Griffin berjalan menuju ke kamarnya. Dia akan tidur dan istirahat. Mungkin nanti malam temannya yang lain akan datang menjenguk. Itu biasanya begitu. Tapi anehnya, setelah sampai di kamarnya, dia tidak mengantuk. Bayangan Fatin menguasai dirinya. Padahal baru sebentar pergi. Dia frustasi mengacak rambutnya.
"Tidak boleh tidak ini. Besok aku harus menikah dengannya. Harus besok." Dia meraih gawainya yang ada di nakas. Dia menelpon Leo sahabatnya dan juga Ntahan. Untuk Ronald tidak dia telepon karena pasti sampai rumah saja belum.
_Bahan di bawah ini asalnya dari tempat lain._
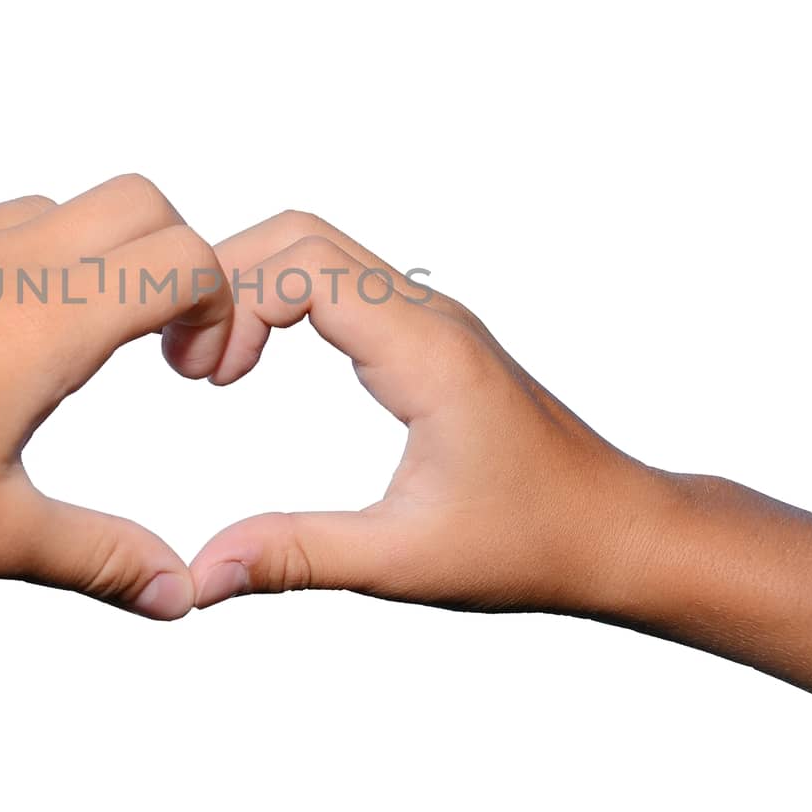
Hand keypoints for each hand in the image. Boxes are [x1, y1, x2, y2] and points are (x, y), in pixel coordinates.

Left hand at [0, 174, 230, 618]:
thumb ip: (100, 557)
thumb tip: (178, 595)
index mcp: (46, 317)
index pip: (183, 256)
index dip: (221, 304)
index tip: (193, 372)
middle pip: (134, 198)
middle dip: (172, 256)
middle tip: (151, 345)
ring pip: (44, 209)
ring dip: (82, 261)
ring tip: (50, 358)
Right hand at [180, 211, 664, 613]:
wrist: (619, 533)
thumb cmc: (532, 544)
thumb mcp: (405, 561)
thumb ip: (297, 557)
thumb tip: (200, 576)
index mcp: (426, 351)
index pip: (304, 265)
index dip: (233, 304)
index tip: (208, 379)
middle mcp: (428, 316)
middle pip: (301, 235)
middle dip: (226, 283)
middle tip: (192, 367)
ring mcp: (430, 320)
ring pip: (318, 250)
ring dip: (251, 289)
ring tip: (215, 368)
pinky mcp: (427, 337)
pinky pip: (338, 283)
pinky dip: (281, 302)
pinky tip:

Kata mereka para netijen, orang kaya mah bebas mau apa saja. seperti itulah Griffin. Dia tinggal tunjuk apa yang dia mau.
Dia mendial nomor kedua sahabatnya itu, kemudian memutuskan sambungan setelah menyuruh mereka segera datang. Dia membuang gawainya di bed itu dan tidur terlentang. Masih menari juga bayangan Fatin di antara langit-langit rumah.senyumnya, gaya polosnya, terutama bibirnya yang merah. Griffin seperti orang gila senyum dan tertawa sendiri.
"Fin, jangan-jangan lo mulai gila?" Menjembul di pintu yang sedikit terbuka sahabatnya Nathan dan di belakang ada Leo.
"Kalian? Aku mau minta bantuan." Griffin bangkit dari berbaringnya.
"Nggak ada lain kalau kau mengundang kita pasti butuh." Mereka masuk ke kamar Griffin dan membuka pintu balkon.